Sunday, 22 March 2026

BEATS OF LOVE

174.  Dogatana LP by  Kazumi Watanabe

AFTER SORTING through the family album, I realized a pic of my smiling grandmother with the bulk that was baby me on her lap was missing. 


Not that it matters coz it imprinted this pic in my mind. She died not long after and it left us with her husband and mother, folk my father could barely stomach. 





Regardless, every fortnight we made the trip to Audenshaw to visit her husband in his sombre bungalow and every fortnight he gave us god-awful fruit polos that stuck to our teeth. We, as children, couldn't speak coz he'd get snappy, so we just fumbled about with his brass ornaments until the clock thankfully said it was pub opening time. To compound the pain of the journey, the misery that was her mother lived nearby in a dreary block of flats, so we visited there too.

While her brother's car was outside, we had to wait in ours until he had driven off. He'd somehow talked the misery into disinheriting her daughter, so my father felt compelled to continue the feud by blaming him. I now have sympathy for my father as the people he was closest to, his mother and grandfather, were dead before I could even walk. 

Things improved shortly before her husband died when I was in my teens and able to pick up his News of the World and take it into his bathroom before getting way too over excited looking at its racier pages. My parents were probably sympathetic to me splodging about and, though in no way encouraging my behaviour, recognized that it kept me quiet-ish. 

I think we all felt like we'd been to his funeral thousands of times before. I was philosophical about it, thinking, 'grandfather is dead, which is sad, but I never have to visit Audenshaw ever again or eat fruit polos.'

My mother always stated that things would've been very different had my grandmother survived. That pic of us both represents a love denied them, so seems apt that it is missing. 


Saturday, 7 March 2026

BEATS OF LOVE 

173. Free Energy by Bananagun

SYMPTOMS OF bulimia; binging and purging got interpreted through the lens of other psychiatric frameworks prevalent in the late 1950s.

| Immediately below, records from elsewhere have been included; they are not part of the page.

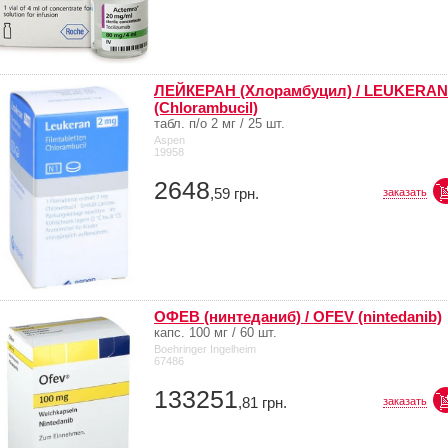
ЛЕЙКЕРАН (Хлорамбуцил) / LEUKERAN
(Chlorambucil)
табл. п/о 2 мг / 25 шт.
Aspen
19958
2648
,59
грн.
заказать
ОФЕВ (нинтеданиб) / OFEV (nintedanib)
капс. 100 мг / 60 шт.
Boehringer Ingelheim
67486
133251
,81
грн.
заказать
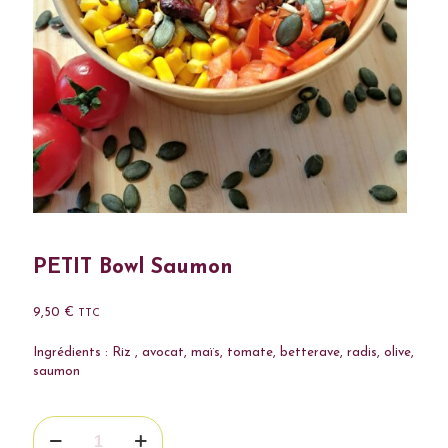
PETIT Bowl Saumon
9,50
€
TTC
Ingrédients : Riz , avocat, maïs, tomate, betterave, radis, olive,
saumon
quantité
de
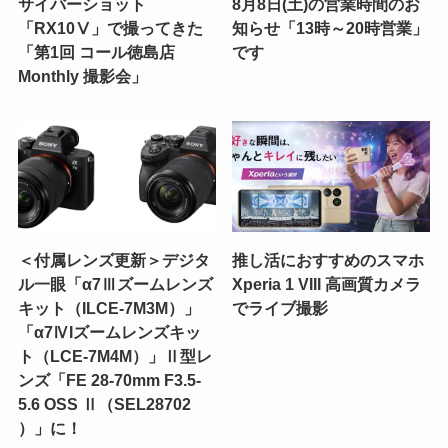
サイバーショット
8月8日(土)の営業時間のお
「RX10Ⅴ」で撮ってきた
知らせ「13時～20時営業」
「第1回 コール徳島店
です
Monthly 撮影会」
＜付属レンズ更新＞デジタ
推し活におすすめのスマホ
ル一眼「α7Ⅲズームレンズ
Xperia 1 VIII 高画質カメラ
キット（ILCE-7M3M）」
でライブ撮影
「α7ⅣIズームレンズキッ
ト（LCE-7M4M）」Ⅱ型レ
ンズ「FE 28-70mm F3.5-
5.6 OSS Ⅱ（SEL28702
）」に！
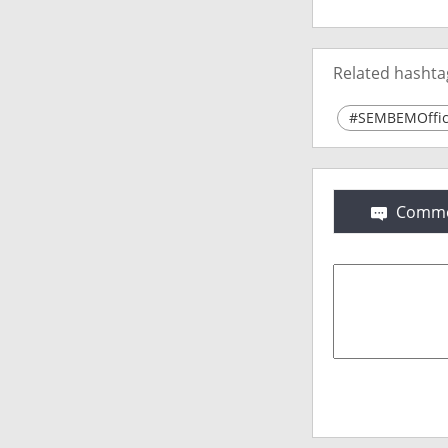
Related hashta
#SEMBEMOffici
Comme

Leading to misdiagnosis or classification under broader categories of disordered or neurotic, so my mother got sectioned. I never knew this in her lifetime, but I was told candidly by my sister. When I mentioned it to her surviving partner, he flippantly said, 'your mother was in the bottom block.' I was sad as I recalled how upset we both were leaving Horwich after my father quit his job.



He took us to Middleton, which also unbeknownst to me, was mother's birthplace before finally taking us back to her hometown. The draw was being with her own mother, despite some folk knowing her history. They held a silence that seems impossible now in such a loud, confessional world. I recall my ambivalence after giving up on the Mancunian dream to return home myself and the one pull factor of my mother, who understood my sadness more than I knew.


I miss that tangible love like when she knotted herself around me prior to my major surgery, so much it hurts still.